▼

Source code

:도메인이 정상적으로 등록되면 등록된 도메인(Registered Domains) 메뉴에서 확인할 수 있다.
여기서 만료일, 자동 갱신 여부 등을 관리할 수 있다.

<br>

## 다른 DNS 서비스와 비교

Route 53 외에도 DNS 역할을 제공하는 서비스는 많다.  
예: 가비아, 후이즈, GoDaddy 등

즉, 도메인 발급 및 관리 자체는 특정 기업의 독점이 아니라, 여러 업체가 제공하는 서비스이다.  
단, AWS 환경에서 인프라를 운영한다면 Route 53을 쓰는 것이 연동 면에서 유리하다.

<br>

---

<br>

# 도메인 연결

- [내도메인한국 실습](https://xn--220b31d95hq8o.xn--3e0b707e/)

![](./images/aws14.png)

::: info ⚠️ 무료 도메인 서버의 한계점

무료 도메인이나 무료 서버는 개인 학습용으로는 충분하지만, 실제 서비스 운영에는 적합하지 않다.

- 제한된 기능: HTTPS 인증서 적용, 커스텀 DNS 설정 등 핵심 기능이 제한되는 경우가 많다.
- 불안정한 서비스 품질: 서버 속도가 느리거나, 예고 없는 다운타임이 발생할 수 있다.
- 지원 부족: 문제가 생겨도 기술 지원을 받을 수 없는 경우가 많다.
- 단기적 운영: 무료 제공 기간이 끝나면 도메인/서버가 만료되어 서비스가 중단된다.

▲

[What to produce] Please copy all lines of the listing in which the string "Route" occurs.

[Response]
Route 53 외에도 DNS 역할을 제공하는 서비스는 많다.  
단, AWS 환경에서 인프라를 운영한다면 Route 53을 쓰는 것이 연동 면에서 유리하다.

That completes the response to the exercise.